Schwarzer Freitag für Familien

Prügel für Langes gute Scheine: Am Tag eins der Kita-Reform gehen Eltern,Erzieher und Kritiker zum Nahkampf gegen das Gutscheinsystem über

Das wird vermutlich kein Jubeltag für Bildungssenator Rudolf Lange (FDP): Heute fällt offiziell der Startschuss für das Kita-Gutscheinsystem, der Protest formierte sich schon gestern. Das Gesetz sei sowohl kinder- als auch frauen- und familienfeindlich, heißt es in einem offenen Brief der „Elterninitiative für familiengerechte Betreuung“ an CDU-Bürgermeister Ole von Beust. „Kinder von Arbeitslosen und Sozialhilfeempfängern werden ausgegrenzt und vorschulische Bildung zum Privileg gemacht“, kritisiert sie. Die SPD-Bürgerschaftsfraktion sowie etliche Elternorganisationen riefen den heutigen Tag zum „Schwarzen Freitag für Familien“ aus.

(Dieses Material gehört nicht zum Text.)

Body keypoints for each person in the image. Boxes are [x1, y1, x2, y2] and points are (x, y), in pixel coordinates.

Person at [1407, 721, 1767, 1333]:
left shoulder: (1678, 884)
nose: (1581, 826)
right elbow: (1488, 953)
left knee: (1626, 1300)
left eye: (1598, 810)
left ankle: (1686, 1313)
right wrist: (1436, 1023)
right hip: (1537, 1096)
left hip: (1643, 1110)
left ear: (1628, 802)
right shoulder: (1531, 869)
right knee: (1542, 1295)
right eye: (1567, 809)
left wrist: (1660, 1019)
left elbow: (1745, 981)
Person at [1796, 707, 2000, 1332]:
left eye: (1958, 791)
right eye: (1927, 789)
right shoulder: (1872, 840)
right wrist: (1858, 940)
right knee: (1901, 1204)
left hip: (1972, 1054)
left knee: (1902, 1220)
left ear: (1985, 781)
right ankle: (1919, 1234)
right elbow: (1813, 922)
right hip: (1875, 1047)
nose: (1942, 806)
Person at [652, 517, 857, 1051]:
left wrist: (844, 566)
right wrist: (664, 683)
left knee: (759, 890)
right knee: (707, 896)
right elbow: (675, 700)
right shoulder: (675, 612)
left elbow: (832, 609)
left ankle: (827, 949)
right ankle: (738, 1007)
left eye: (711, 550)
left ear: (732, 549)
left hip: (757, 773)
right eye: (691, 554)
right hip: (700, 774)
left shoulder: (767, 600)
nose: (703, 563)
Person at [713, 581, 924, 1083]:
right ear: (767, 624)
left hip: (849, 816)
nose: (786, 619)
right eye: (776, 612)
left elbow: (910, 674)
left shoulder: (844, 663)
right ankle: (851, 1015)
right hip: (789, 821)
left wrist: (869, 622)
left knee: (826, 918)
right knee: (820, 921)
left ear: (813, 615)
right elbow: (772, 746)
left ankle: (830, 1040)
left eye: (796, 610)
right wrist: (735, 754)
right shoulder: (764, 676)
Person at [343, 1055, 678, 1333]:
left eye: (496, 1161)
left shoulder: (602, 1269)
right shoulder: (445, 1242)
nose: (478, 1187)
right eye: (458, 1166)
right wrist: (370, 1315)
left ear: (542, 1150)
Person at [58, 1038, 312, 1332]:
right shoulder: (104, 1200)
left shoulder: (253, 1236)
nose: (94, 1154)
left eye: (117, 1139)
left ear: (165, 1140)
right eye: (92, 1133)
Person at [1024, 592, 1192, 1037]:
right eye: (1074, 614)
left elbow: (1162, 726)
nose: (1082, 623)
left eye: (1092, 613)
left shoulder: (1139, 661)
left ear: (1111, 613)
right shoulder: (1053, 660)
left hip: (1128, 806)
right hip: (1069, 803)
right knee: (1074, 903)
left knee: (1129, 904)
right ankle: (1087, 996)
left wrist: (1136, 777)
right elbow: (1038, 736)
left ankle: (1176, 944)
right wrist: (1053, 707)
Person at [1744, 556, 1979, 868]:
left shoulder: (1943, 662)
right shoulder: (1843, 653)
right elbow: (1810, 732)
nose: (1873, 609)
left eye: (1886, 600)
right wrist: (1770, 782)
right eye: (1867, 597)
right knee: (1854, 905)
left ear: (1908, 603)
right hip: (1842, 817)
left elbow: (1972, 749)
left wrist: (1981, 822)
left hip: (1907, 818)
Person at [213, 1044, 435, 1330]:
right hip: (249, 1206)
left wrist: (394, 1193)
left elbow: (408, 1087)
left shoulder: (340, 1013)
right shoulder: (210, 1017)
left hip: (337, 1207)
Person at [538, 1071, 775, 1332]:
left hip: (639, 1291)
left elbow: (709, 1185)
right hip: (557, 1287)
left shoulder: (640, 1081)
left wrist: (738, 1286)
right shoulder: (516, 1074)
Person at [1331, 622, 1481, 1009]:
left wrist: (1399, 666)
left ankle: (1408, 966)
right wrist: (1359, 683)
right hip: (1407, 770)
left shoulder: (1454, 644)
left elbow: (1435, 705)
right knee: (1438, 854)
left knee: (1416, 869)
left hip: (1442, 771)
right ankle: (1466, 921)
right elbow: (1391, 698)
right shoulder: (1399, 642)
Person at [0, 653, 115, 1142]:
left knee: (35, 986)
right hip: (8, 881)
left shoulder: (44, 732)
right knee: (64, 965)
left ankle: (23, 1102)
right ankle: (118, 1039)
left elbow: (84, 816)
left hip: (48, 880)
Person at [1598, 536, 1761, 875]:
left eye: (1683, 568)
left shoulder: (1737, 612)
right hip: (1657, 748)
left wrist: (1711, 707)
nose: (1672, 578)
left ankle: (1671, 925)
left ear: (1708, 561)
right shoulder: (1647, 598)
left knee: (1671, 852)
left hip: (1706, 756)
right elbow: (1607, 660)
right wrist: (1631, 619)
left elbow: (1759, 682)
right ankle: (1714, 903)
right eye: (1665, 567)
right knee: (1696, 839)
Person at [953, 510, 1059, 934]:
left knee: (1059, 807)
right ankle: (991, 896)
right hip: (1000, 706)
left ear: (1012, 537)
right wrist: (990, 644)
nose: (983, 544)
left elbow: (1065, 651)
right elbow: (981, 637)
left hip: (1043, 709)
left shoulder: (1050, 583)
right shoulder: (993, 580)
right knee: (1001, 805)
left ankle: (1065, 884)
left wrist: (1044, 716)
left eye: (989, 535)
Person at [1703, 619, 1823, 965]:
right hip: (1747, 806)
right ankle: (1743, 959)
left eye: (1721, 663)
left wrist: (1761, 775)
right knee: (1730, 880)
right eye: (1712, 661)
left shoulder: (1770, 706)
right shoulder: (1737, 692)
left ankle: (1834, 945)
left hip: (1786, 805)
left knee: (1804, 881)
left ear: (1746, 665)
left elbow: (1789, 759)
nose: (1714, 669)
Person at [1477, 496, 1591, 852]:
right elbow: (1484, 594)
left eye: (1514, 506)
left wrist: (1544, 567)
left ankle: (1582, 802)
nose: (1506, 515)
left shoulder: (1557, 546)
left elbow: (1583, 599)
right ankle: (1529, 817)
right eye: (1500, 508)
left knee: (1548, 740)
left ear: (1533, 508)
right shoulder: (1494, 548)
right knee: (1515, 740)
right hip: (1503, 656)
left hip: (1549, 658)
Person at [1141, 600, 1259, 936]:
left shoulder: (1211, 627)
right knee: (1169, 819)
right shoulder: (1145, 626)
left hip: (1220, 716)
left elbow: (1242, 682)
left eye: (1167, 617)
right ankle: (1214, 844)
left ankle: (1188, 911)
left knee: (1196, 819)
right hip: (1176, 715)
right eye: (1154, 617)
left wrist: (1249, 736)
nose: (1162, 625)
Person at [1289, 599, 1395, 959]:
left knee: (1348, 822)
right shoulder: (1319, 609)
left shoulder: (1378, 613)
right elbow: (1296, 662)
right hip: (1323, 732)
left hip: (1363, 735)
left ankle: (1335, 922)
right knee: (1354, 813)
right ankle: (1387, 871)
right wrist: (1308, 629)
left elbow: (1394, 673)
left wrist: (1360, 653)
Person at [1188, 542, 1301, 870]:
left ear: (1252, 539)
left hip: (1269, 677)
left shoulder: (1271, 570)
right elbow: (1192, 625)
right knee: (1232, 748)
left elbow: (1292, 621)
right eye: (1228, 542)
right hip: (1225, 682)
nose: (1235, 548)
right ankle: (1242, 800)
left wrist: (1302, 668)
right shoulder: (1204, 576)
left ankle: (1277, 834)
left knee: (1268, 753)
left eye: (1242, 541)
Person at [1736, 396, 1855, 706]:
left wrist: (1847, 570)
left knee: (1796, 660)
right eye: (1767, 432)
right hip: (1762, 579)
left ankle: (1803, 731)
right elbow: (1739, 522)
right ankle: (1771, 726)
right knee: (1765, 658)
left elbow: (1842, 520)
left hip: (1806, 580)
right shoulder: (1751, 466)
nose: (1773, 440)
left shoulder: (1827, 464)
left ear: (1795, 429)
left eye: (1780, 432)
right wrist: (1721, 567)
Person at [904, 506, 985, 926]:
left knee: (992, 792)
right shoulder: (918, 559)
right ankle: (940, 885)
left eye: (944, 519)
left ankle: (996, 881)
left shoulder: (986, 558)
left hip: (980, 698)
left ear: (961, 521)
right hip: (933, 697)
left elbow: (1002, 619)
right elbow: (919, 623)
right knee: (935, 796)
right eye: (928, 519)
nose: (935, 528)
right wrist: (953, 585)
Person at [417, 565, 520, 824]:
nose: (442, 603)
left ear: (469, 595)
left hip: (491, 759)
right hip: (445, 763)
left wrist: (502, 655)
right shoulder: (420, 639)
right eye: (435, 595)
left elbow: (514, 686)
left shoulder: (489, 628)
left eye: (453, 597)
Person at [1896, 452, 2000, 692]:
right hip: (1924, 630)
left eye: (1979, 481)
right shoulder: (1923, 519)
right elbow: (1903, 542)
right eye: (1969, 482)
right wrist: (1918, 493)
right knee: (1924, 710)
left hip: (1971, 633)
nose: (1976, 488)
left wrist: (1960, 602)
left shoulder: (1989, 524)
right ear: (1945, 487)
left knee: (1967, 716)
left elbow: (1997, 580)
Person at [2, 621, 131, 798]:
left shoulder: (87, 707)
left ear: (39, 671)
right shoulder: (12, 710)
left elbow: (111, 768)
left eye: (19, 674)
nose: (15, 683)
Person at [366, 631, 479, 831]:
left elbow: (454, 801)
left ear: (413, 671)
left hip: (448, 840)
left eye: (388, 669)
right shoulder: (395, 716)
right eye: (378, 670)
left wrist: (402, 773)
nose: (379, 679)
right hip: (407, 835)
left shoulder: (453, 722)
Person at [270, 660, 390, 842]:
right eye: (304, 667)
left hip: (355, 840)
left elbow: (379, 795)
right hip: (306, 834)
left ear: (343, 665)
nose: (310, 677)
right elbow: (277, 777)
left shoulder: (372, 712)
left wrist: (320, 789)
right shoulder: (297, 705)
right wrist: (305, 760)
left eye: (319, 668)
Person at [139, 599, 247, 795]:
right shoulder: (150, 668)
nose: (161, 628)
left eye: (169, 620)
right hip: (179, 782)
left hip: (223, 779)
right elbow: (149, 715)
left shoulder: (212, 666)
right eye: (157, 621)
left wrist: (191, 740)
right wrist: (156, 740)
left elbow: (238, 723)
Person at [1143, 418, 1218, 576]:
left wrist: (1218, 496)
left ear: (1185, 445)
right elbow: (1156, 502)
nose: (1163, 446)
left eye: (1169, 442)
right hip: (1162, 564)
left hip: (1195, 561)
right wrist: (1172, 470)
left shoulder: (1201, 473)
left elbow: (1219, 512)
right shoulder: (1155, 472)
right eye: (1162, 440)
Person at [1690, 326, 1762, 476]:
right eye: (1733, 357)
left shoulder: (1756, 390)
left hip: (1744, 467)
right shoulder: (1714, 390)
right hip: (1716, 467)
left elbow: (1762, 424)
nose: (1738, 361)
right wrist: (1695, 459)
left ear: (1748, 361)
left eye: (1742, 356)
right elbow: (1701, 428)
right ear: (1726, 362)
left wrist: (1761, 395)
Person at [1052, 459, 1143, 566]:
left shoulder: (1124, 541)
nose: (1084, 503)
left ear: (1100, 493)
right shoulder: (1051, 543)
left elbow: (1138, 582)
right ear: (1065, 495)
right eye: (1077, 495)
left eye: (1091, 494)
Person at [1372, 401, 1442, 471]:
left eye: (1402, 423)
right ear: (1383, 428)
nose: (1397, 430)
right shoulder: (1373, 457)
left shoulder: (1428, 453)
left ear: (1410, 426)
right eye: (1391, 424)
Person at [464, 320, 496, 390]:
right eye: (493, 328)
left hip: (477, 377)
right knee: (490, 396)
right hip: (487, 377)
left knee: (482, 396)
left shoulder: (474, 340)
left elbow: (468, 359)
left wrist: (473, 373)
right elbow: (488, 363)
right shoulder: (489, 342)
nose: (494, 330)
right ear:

Das Diakonische Werk versicherte gestern, sich in den 161 evangelischen Kindergärten auch weiterhin für eine Betreuung in dem von den Familien benötigten Umfang einzusetzen. Dennoch räumt die Diakonie dem heiß umkämpften Projekt Chancen ein, hieß es in einer Erklärung. „Wir werden die Anfangsphase kritisch begleiten.“

Die GAL-Abgeordnete Sabine Steffen hob ausschließlich die Versäumnise des Gesetzes hervor: Fehlende Plätze, Unsicherheit sowohl über die Positionen auf der Warteliste als auch über die Auslastung der einzelnen Einrichtungen. Steffen zeigte sich besorgt darüber, dass Tausende von Eltern leer ausgegangen sind und weniger Kinder aus sozial schwachen Familien oder mit Migrationshintergrund in öffentlichen Einrichtungen betreut werden. „Förderung und Integration werden heruntergefahren und die Perspektiven von Frauen mit Kindern auf eigene Berufstätigkeit beschnitten“, so Steffen. Gleichzeitig warf sie dem Senat Versagen in der Familienpolitik vor. Mit einer Kampfansage meldete sich der Verein FamilienPower zu Wort und kündigte für den Tag eins der Kita-Gutscheine Proteste von leer ausgegangenen Eltern und entlassenen ErzieherInnen an.

Nach dem System von Bildungssenator Rudolf Lange (FDP) werden ab heute Kita-Plätze nach Priorität gestaffelt vergeben, um mit begrenzten Mitteln rund 69.000 Betreuungsplätze zu schaffen. Problematisch scheint weniger die Einführung des Systems zu sein als mehr das Nichtexistieren von 4.000 dringend benötigten Gutscheinen.

Zum offiziellen Start besucht der Senator heute Vormittag die Kindertagesstätte in der Schedestraße in Eppendorf, um sich vor Ort über die Umstellung auf das neue System zu informieren und wesentliche Neuerungen zu erläutern. Vorab bekräftigte die Behörde erneut die angeblichen Vorteile der Reform. Demnach hätten Eltern künftig mehr Wahlmöglichkeiten für die passgenaue Betreuung als jemals zuvor. Zudem kämen Familien um zehn Prozent billiger pro Kita-Platz davon – sofern sie das Glück hatten, einen der Gutscheine zu ergattern.